How do I know what temperature to use?
- As we are developing Anova’s ultimate time and temperature guide, we are currently referring our customers to this one at SousVide Supreme.
Can I cook more than one piece of meat/fish at a time?
- Absolutely – check out this post on batch cooking to look at how you can most effectively cook multiple pieces simultaneously.
I like my meat medium rare, but my family prefers it medium/medium-well/well-done. How do I handle this?
- Start by cooking the piece or pieces with a greater degree of doneness. Once they are finished, drop the temperature to the next highest level and cook the next batch while leaving the originals in the bath. They are not going to overcook because they have already been cooked to a higher degree of temperature. Repeat until your rarest pieces have been finished, and then remove and sear them all to serve at the same time. Pro-tip: LABEL THE DIFFERENT BAGS! Sous vide steaks look very similar from the outside.
- For more information, we have multiple threads about this in Community, like this one.
I live at high altitude. Does this change the way I should use my Anova?

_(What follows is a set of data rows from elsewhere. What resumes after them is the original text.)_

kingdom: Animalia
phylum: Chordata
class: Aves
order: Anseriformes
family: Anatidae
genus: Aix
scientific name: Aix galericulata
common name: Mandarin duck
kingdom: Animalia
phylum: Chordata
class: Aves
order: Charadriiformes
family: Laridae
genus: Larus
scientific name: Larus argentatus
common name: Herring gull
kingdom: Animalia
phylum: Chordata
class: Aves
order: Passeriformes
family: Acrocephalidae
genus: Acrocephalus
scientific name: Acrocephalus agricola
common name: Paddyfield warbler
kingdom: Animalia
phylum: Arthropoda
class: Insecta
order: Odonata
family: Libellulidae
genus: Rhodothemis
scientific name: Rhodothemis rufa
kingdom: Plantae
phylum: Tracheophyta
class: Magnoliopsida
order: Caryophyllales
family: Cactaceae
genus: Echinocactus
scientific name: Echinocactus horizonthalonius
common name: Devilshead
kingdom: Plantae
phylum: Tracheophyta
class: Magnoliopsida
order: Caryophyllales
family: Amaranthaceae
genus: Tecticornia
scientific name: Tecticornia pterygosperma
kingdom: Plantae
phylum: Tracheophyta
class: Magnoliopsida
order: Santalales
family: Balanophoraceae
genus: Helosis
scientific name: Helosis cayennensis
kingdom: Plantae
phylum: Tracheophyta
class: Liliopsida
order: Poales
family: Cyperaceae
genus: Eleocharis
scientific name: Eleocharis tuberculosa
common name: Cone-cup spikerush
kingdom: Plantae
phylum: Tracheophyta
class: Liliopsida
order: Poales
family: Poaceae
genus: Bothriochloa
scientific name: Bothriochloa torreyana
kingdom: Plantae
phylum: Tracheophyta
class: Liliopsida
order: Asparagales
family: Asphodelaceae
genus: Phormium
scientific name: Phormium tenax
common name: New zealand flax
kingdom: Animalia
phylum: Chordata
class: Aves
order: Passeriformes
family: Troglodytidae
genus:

- No. The food should cook at the temperature you set the water bath at regardless of altitude, though you may experience greater evaporation and need to monitor water levels more consistently. 130ºF water is the same temperature regardless of how many atmospheres of pressure you are at. If you were cooking it above the boiling point then it would make a difference, but below boiling it should not have a significant effect.
Can I/how do I reheat my food after it has been chilled?
- You can bring it back up to warm by putting it back into a bath the same temperature you cooked at. I recommend 30-45 minutes per inch of thickness for a complete warm-through, 15 minutes and a sear for more basic superficial warming. For vegetables, you can just bring up to 140ºF/60ºC.
How do I finish my meal preparation?
- Whatever method you choose, pat your protein dry first with paper towels to prevent spatter as much as you can.
- The most common method is pan-searing, about which you can find a great how-to video here.
- Broiling in the oven is also effective, and I recommend a high broil 4 – 8 inches/10 – 20cm from the heat source.
- Beyond this, we have plenty of users who finish on hot grills or with a searing torch, like a Searzall.